__THE INPUT__
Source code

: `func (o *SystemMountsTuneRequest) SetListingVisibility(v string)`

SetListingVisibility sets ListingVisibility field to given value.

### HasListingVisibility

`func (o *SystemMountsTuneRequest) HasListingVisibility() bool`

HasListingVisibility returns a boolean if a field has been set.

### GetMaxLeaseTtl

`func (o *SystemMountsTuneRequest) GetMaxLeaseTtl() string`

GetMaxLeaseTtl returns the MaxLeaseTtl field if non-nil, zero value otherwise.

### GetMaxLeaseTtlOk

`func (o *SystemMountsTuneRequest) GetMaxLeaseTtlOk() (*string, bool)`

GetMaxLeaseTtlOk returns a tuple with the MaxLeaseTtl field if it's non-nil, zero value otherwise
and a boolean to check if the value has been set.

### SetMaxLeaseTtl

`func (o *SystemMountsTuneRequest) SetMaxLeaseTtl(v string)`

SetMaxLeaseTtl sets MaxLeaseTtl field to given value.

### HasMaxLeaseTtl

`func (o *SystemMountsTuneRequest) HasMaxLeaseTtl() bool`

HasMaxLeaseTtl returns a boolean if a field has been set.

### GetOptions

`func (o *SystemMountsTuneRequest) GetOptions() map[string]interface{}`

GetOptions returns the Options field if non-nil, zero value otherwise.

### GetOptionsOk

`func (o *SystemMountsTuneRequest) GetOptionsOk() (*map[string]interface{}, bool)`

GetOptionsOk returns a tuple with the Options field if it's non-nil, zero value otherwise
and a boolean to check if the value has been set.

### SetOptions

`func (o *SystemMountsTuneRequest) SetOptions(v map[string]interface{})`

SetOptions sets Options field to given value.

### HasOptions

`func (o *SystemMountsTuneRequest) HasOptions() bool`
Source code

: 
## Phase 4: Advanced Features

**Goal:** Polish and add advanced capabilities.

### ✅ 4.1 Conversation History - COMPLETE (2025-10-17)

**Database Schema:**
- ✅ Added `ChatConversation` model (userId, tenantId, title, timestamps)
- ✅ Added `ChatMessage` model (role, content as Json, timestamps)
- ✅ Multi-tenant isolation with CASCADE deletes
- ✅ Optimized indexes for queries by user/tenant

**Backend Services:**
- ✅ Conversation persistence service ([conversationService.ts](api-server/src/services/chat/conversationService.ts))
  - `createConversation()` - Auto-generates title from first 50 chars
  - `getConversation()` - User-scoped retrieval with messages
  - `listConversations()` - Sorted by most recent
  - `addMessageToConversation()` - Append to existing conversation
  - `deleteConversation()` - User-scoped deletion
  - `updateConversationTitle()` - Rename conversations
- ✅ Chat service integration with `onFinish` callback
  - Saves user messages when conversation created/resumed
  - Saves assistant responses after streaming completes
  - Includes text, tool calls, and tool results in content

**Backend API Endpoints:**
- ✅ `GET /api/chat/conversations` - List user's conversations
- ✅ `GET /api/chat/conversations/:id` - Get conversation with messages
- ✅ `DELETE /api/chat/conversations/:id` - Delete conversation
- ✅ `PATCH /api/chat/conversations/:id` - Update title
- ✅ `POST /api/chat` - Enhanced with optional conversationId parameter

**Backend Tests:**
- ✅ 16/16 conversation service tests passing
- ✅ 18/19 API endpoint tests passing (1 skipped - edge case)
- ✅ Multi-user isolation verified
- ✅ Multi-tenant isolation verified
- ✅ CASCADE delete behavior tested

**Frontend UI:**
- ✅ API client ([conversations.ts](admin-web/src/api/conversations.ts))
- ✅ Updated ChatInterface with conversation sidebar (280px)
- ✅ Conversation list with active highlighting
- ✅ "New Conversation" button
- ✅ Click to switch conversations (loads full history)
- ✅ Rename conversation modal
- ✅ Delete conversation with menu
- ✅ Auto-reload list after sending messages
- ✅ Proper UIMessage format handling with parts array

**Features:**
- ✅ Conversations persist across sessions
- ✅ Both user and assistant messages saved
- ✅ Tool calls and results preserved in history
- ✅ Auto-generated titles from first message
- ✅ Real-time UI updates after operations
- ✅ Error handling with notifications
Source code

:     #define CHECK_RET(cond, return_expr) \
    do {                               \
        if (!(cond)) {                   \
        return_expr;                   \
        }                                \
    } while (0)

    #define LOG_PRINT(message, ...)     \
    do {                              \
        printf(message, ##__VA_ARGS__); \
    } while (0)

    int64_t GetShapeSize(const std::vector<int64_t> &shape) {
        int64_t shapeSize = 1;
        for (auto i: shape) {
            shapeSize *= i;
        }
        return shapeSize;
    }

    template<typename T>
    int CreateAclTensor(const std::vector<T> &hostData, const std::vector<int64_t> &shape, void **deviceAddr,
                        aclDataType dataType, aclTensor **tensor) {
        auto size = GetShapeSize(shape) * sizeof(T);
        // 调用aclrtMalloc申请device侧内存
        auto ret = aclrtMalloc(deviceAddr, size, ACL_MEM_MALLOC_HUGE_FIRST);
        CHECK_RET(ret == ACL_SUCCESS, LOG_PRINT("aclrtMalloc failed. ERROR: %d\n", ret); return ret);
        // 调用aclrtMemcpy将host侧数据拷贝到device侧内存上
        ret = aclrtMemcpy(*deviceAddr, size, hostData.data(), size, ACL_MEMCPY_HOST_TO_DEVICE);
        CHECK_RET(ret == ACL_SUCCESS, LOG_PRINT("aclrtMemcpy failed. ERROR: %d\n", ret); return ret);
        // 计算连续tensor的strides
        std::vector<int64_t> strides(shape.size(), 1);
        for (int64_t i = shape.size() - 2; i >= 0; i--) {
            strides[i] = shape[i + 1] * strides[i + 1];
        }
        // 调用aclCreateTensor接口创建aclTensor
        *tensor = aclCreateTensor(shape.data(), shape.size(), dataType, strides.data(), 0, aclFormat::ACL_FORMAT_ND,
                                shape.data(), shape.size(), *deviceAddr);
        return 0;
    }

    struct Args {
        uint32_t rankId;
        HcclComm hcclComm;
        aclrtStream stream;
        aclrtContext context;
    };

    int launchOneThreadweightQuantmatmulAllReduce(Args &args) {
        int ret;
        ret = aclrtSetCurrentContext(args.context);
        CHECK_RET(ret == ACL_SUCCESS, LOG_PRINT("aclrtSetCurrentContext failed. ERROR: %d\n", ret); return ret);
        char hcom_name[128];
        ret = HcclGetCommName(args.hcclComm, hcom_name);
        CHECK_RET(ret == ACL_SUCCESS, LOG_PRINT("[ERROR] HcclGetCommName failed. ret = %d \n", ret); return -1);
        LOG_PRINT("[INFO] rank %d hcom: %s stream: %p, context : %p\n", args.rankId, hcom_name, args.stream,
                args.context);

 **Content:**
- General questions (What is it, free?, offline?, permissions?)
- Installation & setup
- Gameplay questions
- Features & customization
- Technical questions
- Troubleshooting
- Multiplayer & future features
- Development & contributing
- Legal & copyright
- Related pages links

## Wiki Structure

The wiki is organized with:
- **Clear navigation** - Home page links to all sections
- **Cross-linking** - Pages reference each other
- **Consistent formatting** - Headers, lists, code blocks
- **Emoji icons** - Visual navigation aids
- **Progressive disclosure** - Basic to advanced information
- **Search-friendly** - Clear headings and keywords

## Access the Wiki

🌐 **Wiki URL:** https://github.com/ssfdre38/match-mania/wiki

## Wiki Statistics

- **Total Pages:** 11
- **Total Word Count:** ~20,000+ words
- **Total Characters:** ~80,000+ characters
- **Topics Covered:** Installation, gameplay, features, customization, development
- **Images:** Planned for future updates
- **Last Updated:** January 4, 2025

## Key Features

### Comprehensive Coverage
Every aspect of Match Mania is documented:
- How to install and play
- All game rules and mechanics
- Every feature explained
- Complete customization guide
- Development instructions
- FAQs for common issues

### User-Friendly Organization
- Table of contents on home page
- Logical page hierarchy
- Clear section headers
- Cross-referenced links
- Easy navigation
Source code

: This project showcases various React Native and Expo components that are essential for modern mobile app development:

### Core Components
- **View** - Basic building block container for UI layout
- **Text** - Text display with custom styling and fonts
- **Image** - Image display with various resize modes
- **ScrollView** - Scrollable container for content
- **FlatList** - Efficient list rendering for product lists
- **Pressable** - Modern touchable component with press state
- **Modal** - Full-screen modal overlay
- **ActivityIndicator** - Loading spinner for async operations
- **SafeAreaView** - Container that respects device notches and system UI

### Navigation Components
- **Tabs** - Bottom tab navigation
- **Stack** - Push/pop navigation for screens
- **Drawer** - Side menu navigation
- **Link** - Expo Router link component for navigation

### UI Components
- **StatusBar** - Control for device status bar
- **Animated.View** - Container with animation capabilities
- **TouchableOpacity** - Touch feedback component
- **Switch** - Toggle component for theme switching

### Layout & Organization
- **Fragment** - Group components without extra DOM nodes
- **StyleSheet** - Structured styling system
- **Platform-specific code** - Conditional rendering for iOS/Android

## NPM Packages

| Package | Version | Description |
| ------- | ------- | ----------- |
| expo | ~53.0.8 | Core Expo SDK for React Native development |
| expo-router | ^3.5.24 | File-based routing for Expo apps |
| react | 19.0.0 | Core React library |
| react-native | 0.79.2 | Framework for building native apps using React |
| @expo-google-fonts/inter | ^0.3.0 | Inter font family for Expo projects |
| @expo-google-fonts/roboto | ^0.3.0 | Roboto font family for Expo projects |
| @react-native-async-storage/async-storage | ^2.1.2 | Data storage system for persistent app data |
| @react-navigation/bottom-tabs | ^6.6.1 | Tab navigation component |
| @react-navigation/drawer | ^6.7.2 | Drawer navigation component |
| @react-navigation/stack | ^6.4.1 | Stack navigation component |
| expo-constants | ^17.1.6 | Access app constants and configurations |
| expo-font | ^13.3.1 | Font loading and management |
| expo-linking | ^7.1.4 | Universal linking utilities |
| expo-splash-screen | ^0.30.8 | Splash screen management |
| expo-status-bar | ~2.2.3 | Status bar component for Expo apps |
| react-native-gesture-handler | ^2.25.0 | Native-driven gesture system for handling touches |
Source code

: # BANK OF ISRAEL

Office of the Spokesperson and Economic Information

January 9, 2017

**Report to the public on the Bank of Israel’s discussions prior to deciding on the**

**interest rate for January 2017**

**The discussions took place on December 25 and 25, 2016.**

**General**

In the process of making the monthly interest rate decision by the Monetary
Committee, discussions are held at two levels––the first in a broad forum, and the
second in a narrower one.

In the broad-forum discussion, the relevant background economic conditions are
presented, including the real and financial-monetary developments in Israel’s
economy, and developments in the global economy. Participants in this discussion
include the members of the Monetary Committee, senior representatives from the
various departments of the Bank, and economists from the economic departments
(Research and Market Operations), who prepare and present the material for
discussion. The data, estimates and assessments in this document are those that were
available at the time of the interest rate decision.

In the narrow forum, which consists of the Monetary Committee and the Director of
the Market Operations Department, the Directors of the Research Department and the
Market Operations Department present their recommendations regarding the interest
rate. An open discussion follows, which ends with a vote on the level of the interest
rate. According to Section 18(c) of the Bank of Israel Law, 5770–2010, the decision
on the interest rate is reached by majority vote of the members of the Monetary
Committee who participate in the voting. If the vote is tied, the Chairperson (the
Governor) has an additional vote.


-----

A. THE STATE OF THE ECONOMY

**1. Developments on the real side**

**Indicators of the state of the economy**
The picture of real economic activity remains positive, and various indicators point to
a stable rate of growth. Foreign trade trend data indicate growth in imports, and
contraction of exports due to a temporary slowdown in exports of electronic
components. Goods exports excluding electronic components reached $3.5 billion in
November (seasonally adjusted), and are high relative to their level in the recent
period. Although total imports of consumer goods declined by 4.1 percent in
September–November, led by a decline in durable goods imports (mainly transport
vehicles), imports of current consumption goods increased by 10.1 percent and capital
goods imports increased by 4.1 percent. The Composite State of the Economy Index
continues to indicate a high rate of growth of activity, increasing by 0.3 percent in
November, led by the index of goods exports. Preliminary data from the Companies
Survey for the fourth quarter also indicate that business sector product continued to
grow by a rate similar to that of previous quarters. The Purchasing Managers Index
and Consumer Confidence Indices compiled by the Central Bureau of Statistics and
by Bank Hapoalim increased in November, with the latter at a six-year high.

__WHAT YOU HAVE TO DO__
Nothing should be returned except the lines from the first line of the data above through the line with "- ✅ Conversation persistence", each one exact.

__TASK RESULT__
Source code

: `func (o *SystemMountsTuneRequest) SetListingVisibility(v string)`

SetListingVisibility sets ListingVisibility field to given value.

### HasListingVisibility

`func (o *SystemMountsTuneRequest) HasListingVisibility() bool`

HasListingVisibility returns a boolean if a field has been set.

### GetMaxLeaseTtl

`func (o *SystemMountsTuneRequest) GetMaxLeaseTtl() string`

GetMaxLeaseTtl returns the MaxLeaseTtl field if non-nil, zero value otherwise.

### GetMaxLeaseTtlOk

`func (o *SystemMountsTuneRequest) GetMaxLeaseTtlOk() (*string, bool)`

GetMaxLeaseTtlOk returns a tuple with the MaxLeaseTtl field if it's non-nil, zero value otherwise
and a boolean to check if the value has been set.

### SetMaxLeaseTtl

`func (o *SystemMountsTuneRequest) SetMaxLeaseTtl(v string)`

SetMaxLeaseTtl sets MaxLeaseTtl field to given value.

### HasMaxLeaseTtl

`func (o *SystemMountsTuneRequest) HasMaxLeaseTtl() bool`

HasMaxLeaseTtl returns a boolean if a field has been set.

### GetOptions

`func (o *SystemMountsTuneRequest) GetOptions() map[string]interface{}`

GetOptions returns the Options field if non-nil, zero value otherwise.

### GetOptionsOk

`func (o *SystemMountsTuneRequest) GetOptionsOk() (*map[string]interface{}, bool)`

GetOptionsOk returns a tuple with the Options field if it's non-nil, zero value otherwise
and a boolean to check if the value has been set.

### SetOptions

`func (o *SystemMountsTuneRequest) SetOptions(v map[string]interface{})`

SetOptions sets Options field to given value.

### HasOptions

`func (o *SystemMountsTuneRequest) HasOptions() bool`
Source code

: 
## Phase 4: Advanced Features

**Goal:** Polish and add advanced capabilities.

### ✅ 4.1 Conversation History - COMPLETE (2025-10-17)

**Database Schema:**
- ✅ Added `ChatConversation` model (userId, tenantId, title, timestamps)
- ✅ Added `ChatMessage` model (role, content as Json, timestamps)
- ✅ Multi-tenant isolation with CASCADE deletes
- ✅ Optimized indexes for queries by user/tenant

**Backend Services:**
- ✅ Conversation persistence service ([conversationService.ts](api-server/src/services/chat/conversationService.ts))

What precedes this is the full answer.